**Quoted passage:**
Skippy Boy Genius part 3
Skip and I make plans to go to the Raser City Halloween parade with his flaky artist roommates. The parade is a big event every year but it's been forever since I've gone. I used to go with my Ren Faire friends but since we all drifted apart, or rather, since I let all my friendships and interests lapse while I was with Rollerboy, I haven't gone to events like that. Besides, I always borrowed costumes from them. The only costume I have now is the vinyl nurse outfit I bought early on in my relationship with Rollerboy, back when we were still experimenting and things were fun. I've never worn it out of the house, because it's so short that my ass hangs out the back, but I put on a double layer of white tights that are opaque enough to be like leggings, and I figure it's ok.
The parade is fun but overwhelming. We walk and walk in a huge mass, carried along in a crowd dressed in fetish gear, as anime characters, as giant insects and aliens, while people in the apartments along the street above us party on their balconies. After midnight, as the crowd thins slightly, there's a scuffle up ahead of us and we decide to duck out, but as we're running by, we see a knife dropped in the street. Skip seems more freaked out by this than I am. I'm just happy to be out doing things again, instead of hanging around a mall or watching TV all weekend like with Rollerboy.
Skip has a new job, finally. He complains about the pay cut, but I guess his unemployment has run out and he realizes he can't be picky. Whatever, his starting salary is still higher than mine will ever be. He shows me around his new office downtown, where he's doing web design for a direct-marketing company that sells electronic gadgets, the kind of things you might see in Skymall magazine.
Our hangout time is now curtailed to weekends only, which is a bit sad for me. But I am glad he found something, because he was starting to get kind of depressed and cranky. Hopefully his mood will improve now.

**Records for this task:**
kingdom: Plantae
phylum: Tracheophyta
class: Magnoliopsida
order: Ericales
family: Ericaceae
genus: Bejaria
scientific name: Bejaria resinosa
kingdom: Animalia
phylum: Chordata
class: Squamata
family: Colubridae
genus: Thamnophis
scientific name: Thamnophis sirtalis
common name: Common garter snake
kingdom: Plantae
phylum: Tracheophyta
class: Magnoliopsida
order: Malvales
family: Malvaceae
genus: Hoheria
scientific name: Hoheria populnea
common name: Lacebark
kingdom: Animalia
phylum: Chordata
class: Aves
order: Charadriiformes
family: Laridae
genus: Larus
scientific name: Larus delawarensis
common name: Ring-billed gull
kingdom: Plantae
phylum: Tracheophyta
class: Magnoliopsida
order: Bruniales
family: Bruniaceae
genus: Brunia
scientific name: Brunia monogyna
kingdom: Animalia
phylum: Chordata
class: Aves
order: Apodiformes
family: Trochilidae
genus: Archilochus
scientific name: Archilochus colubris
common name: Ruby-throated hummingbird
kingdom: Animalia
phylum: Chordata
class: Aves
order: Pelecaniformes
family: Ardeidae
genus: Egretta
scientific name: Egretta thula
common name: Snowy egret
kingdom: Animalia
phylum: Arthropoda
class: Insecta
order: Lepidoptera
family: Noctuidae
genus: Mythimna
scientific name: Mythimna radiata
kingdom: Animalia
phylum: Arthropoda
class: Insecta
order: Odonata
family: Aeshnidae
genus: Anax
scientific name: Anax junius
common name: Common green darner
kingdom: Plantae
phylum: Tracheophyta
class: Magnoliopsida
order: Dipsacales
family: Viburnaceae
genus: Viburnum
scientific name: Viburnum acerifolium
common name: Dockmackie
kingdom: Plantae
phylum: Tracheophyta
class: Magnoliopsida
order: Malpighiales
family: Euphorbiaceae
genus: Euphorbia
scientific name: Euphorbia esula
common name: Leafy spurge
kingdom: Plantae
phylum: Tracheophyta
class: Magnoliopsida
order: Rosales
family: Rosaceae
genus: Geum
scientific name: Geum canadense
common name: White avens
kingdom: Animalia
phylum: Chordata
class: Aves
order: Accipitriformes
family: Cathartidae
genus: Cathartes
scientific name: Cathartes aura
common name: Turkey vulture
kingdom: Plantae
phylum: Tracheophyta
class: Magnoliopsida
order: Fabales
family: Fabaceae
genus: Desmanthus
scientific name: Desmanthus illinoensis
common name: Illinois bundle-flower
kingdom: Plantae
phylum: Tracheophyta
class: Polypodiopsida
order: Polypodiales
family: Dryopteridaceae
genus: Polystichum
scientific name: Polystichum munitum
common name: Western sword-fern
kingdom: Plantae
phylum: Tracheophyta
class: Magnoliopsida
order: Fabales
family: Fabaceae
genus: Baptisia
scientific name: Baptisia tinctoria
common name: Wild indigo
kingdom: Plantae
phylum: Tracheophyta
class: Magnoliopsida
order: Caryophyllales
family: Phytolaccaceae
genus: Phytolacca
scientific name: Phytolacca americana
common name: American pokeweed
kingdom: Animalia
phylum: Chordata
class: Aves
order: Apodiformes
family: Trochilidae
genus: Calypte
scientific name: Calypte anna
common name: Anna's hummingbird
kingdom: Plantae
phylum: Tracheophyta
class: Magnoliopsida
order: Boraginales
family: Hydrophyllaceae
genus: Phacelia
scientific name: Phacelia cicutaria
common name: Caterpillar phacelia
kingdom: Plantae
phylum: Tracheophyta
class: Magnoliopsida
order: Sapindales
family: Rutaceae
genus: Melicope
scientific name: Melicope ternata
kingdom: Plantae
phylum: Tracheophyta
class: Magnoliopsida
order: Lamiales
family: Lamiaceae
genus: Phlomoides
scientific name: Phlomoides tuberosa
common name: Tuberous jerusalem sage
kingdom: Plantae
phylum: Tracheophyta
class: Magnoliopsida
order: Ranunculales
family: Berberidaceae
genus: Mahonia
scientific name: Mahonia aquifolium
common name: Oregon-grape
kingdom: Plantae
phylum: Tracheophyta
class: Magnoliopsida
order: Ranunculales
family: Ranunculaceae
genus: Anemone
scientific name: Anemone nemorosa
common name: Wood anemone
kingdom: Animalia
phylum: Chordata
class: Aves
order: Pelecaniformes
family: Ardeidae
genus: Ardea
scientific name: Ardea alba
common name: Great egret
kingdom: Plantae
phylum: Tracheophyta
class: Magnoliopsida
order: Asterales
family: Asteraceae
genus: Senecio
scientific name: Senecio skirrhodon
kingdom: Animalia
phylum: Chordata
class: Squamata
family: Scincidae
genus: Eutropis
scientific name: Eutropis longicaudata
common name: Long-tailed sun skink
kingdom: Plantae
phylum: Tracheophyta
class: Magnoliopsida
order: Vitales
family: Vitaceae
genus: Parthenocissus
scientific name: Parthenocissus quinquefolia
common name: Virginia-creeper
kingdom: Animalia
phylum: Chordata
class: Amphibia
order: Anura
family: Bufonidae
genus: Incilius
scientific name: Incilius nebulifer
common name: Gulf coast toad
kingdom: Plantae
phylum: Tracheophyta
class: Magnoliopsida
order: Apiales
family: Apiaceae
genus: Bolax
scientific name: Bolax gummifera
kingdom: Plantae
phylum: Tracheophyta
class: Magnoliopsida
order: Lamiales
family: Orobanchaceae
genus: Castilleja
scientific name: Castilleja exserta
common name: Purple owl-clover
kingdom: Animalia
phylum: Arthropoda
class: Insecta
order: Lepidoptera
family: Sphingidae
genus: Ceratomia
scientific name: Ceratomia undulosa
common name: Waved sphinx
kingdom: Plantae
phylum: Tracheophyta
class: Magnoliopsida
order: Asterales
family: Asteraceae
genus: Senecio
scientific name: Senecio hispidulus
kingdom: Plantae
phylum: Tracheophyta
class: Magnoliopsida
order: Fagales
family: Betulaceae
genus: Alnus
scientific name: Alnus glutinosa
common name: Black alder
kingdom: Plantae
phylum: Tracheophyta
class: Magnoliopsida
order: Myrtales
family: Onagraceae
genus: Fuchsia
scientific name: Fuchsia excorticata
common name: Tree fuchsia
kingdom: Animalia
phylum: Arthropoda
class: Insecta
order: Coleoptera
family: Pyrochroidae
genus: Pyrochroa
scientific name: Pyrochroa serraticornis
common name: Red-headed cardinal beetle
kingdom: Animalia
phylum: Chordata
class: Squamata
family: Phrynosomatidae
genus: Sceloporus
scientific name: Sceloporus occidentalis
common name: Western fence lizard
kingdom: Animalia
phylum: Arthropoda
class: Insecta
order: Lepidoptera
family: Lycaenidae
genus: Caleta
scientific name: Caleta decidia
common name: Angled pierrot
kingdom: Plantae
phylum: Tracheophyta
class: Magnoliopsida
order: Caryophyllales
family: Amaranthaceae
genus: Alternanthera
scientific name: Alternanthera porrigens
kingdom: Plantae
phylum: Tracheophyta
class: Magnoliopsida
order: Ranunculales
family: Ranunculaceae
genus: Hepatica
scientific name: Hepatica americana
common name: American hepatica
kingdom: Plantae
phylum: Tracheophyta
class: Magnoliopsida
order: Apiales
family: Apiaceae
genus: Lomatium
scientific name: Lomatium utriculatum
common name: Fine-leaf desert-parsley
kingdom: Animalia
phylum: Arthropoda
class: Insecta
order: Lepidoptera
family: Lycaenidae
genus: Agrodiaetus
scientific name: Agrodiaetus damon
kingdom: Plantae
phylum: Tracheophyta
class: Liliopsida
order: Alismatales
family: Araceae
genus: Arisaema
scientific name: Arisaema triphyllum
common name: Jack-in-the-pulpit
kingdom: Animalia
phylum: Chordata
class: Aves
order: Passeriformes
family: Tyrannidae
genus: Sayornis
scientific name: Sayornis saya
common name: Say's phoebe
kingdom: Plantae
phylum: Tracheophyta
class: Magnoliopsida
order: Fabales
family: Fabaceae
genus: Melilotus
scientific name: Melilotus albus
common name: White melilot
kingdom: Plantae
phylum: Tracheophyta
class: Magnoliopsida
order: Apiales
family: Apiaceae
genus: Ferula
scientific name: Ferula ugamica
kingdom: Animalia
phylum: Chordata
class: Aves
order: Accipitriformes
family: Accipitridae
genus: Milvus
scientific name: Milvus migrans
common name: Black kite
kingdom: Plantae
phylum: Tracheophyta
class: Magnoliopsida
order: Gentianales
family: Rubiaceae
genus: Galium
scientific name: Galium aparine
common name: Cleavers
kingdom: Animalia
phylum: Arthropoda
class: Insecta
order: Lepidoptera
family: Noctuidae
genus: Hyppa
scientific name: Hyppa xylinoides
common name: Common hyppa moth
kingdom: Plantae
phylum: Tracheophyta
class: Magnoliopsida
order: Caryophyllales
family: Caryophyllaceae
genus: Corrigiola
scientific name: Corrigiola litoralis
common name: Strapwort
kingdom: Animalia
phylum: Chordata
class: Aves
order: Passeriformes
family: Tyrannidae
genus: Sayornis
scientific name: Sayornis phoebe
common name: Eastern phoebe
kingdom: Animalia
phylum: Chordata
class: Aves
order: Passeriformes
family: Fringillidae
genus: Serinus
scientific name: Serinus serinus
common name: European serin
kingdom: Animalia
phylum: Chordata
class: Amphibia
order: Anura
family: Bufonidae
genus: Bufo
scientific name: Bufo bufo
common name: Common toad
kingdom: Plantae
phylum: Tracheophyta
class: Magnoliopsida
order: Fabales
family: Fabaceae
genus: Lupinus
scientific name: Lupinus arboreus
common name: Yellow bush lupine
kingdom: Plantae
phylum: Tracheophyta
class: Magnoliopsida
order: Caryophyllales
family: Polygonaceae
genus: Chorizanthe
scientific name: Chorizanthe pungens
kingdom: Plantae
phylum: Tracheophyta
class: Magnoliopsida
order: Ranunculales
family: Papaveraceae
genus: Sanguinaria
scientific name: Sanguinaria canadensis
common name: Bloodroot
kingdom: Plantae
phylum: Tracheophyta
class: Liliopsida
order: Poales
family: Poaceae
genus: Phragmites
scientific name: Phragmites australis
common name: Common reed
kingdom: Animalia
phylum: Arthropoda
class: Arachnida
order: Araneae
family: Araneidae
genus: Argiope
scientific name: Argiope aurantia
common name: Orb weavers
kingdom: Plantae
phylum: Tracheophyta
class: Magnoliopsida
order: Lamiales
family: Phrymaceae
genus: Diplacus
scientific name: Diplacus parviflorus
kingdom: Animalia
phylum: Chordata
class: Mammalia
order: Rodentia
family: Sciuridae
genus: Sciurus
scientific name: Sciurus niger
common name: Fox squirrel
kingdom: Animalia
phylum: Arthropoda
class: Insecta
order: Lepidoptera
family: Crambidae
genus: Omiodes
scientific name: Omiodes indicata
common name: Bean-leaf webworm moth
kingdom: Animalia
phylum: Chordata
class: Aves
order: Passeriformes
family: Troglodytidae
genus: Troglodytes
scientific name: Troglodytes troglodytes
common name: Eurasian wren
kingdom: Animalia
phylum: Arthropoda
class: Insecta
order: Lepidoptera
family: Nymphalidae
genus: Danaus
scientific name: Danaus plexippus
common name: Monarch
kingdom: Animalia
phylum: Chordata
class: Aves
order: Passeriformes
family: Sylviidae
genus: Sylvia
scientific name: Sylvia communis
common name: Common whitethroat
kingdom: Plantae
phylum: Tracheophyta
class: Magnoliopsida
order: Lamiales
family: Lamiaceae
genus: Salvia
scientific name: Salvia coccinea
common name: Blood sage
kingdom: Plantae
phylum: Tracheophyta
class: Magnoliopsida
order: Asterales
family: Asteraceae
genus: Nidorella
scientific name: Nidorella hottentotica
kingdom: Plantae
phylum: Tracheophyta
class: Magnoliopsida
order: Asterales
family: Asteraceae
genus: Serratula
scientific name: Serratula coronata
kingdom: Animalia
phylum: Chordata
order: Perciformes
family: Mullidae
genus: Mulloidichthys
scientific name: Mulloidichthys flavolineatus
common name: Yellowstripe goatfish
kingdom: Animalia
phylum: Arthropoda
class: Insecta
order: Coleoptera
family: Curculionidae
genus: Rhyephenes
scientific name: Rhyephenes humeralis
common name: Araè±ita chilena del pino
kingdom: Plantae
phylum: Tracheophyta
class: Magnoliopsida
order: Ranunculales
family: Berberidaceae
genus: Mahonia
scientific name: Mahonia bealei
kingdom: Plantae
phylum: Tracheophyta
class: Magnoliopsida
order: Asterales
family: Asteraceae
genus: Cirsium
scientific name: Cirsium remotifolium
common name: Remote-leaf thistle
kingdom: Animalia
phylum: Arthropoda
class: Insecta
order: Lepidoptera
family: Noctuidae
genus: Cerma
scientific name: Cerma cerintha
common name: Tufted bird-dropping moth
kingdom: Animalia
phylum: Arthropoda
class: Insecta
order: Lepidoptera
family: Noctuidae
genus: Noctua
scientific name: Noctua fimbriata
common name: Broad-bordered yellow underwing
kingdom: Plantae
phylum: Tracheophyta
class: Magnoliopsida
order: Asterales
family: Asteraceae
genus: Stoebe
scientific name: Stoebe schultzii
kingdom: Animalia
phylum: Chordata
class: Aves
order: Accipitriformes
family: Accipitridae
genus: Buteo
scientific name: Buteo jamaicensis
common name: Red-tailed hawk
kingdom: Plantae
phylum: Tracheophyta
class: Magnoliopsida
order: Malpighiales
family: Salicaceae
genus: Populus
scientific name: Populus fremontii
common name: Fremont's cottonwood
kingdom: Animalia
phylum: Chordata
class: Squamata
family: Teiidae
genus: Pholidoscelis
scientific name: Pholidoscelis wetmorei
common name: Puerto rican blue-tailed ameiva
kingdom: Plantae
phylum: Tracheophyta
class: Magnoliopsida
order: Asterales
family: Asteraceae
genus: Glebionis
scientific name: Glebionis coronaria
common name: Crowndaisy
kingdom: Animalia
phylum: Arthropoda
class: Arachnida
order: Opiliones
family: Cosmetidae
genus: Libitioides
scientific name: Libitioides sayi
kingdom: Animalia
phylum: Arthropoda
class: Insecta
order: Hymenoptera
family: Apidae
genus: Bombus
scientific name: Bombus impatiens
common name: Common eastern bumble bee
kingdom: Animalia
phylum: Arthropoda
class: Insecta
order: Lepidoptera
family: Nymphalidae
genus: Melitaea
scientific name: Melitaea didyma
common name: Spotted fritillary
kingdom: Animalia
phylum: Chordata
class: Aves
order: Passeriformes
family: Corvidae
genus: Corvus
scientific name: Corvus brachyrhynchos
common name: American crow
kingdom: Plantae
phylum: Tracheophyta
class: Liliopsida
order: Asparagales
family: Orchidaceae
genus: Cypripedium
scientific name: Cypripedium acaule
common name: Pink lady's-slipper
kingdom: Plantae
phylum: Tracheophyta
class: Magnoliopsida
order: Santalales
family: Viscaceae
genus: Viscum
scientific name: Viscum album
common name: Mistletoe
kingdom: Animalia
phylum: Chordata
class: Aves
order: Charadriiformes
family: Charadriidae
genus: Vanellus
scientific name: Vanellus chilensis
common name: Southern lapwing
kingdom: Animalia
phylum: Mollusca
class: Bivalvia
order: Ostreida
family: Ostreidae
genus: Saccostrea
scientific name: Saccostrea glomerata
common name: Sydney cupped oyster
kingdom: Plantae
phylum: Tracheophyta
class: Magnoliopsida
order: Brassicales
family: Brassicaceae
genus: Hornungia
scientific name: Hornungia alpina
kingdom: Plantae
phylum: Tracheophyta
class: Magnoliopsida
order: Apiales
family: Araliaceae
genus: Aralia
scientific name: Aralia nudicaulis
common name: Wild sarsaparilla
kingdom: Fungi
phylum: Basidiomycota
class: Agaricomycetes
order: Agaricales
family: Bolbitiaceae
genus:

**The tasks:**
1. Rewrite the paragraph in the Skip story that begins "Skip has a new job, finally" so that it is shorter, keeping its main facts.
2. Copy everything in the records from the line that contains "common name: Western sword-fern" down to the line that contains "genus: Phytolacca".

**Answers by task:**
1. Skip finally has a new job doing web design for a downtown direct-marketing company that sells electronic gadgets like those in Skymall magazine. He complains about the pay cut, but I guess his unemployment has run out and he can't be picky, and his starting salary is still higher than mine will ever be. He shows me around his new office.

2.
common name: Western sword-fern
kingdom: Plantae
phylum: Tracheophyta
class: Magnoliopsida
order: Fabales
family: Fabaceae
genus: Baptisia
scientific name: Baptisia tinctoria
common name: Wild indigo
kingdom: Plantae
phylum: Tracheophyta
class: Magnoliopsida
order: Caryophyllales
family: Phytolaccaceae
genus: Phytolacca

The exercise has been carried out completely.